The air forced through pipes 2 and tubules 4 leaves the tubules 4 through their open ends 11 and moves to the water surface 8 in the form of air bubbles 12 (FIG. 3). Even during the short time when the air moves through the water, virtually all heat will be delivered to the surrounding water. As a result, the water will be locally heated. Owing to currents occurring in the water or deliberately created therein, the heat will be distributed further in the water reservoir. If the water reservoir is a swimming pool, such currents will be provided as a result of the water in swimming pools being commonly pumped round continuously for it to be passed through filters.

The pipe system 2 with the hoses 4 may be surrounded in a suitable manner by a protective cage 14, made for example of wire netting. Such a cage 14 prevents that, in the case of a swimming pool, swimmers can touch and damage the pipe system 2 and the hoses 4.

FIG. 4 shows how possible weighting means at the end of a tubule 4 may be realized. In this case the weighting means consists of a ring 13, for example of metal, provided around the open end 11 of tubule 4 and fixedly connected to it. A possible connection between ring 13 and tubule 4 can be realized with a tubule of synthetic plastics material, for example, by the ring being embedded within the synthetic plastics material. In the case of a rubber tubule, the ring may be secured to the end by vulcanizing.

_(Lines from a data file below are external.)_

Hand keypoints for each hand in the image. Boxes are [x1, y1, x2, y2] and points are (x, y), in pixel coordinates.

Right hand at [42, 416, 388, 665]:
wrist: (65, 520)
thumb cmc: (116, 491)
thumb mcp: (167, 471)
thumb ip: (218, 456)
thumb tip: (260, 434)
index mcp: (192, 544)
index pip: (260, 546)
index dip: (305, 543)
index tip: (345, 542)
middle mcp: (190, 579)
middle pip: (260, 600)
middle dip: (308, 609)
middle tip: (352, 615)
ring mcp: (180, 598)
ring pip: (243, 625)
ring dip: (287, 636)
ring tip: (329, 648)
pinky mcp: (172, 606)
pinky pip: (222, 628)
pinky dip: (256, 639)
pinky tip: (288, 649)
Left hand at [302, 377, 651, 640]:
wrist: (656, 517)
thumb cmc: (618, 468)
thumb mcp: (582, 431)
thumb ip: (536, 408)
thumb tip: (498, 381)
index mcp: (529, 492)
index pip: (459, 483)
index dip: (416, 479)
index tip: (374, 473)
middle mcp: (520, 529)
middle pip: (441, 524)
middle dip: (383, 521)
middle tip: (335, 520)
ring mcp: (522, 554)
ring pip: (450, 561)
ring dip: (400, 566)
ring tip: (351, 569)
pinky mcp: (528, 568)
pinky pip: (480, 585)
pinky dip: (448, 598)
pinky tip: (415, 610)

The number of hoses or tubules 4 which with a given reservoir must be secured to pipes 2, and also the interspace between the tubules can be determined in practice by experimentation. The number and interspace will depend for one thing on the temperature of the air and the amount of hot air that can be blown through the system.

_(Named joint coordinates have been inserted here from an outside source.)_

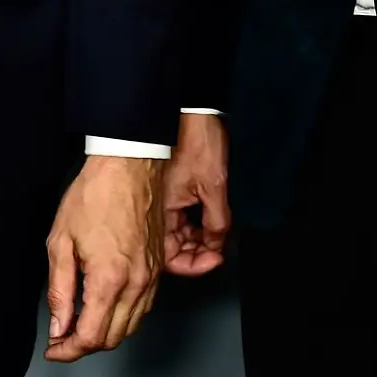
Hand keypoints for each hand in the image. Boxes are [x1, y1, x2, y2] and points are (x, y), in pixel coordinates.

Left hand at [45, 155, 163, 361]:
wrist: (128, 164)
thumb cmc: (95, 193)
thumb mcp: (61, 240)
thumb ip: (59, 289)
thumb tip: (59, 326)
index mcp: (109, 279)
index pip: (90, 337)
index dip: (68, 350)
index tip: (55, 348)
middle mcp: (136, 282)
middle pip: (112, 338)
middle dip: (85, 345)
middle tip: (63, 337)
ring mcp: (151, 275)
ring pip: (131, 326)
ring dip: (106, 333)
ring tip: (82, 323)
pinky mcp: (159, 265)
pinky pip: (144, 306)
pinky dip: (125, 316)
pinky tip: (107, 306)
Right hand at [164, 114, 229, 276]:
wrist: (192, 111)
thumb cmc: (197, 141)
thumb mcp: (214, 186)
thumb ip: (217, 222)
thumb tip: (216, 244)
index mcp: (163, 209)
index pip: (170, 256)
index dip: (193, 264)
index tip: (214, 260)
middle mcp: (158, 208)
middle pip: (173, 246)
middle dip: (196, 253)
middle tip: (217, 251)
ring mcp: (164, 199)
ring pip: (178, 232)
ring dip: (197, 239)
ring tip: (216, 239)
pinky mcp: (171, 189)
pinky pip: (180, 217)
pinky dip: (194, 224)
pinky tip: (208, 223)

Although a system comprising one supply conduit and one blower is shown hereinbefore, it will be clear that the apparatus according to the invention may as well be provided with a plurality of such feed units.

Claims

1. Apparatus for heating water in a reservoir comprising

a closed pipe system encircling at least part of the expanse of the reservoir interiorly thereof and said pipe system being disposed above but adjacent the water surface,

an air supply conduit in communication with said pipe system, there being embodied therewith means for supplying heated air to said supply conduit for communication thereof to said pipe system,

said pipe system having a plurality of outlets spaced therealong and said outlets facing downwardly angularly toward the surface of said water, and

a corresponding plurality of flexible hoses connected at one end to each outlet, each said hose in the absence of air flow therethrough extending downwardly into the water with the other end thereof submerged below the surface of said water, said hoses distending when air flows therethrough, the weight of said hoses establishing an equilibrium condition countering the buoyant effect of such air flow to maintain the said other ends of said hoses adjacent to but below said water surface.

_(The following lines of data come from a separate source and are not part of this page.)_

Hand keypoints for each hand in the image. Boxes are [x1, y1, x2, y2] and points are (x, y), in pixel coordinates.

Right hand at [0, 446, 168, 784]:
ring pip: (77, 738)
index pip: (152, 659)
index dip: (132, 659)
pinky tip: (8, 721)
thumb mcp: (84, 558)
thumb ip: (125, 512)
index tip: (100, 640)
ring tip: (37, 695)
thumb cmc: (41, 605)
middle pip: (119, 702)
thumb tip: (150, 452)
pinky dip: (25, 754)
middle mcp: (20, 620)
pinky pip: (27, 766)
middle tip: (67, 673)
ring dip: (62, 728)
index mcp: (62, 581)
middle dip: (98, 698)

2. The apparatus of claim 1 in which said pipe system includes nipple-like collars at each such outlet, the said one ends of said hoses being connected to said collars.

3. The apparatus of claim 1 further comprising weight means carried at the said other ends of said hoses.

4. The apparatus of claim 3 in which said weight means comprises a ring of material heavy relative to said hoses and fixedly connected to said other ends of said hoses.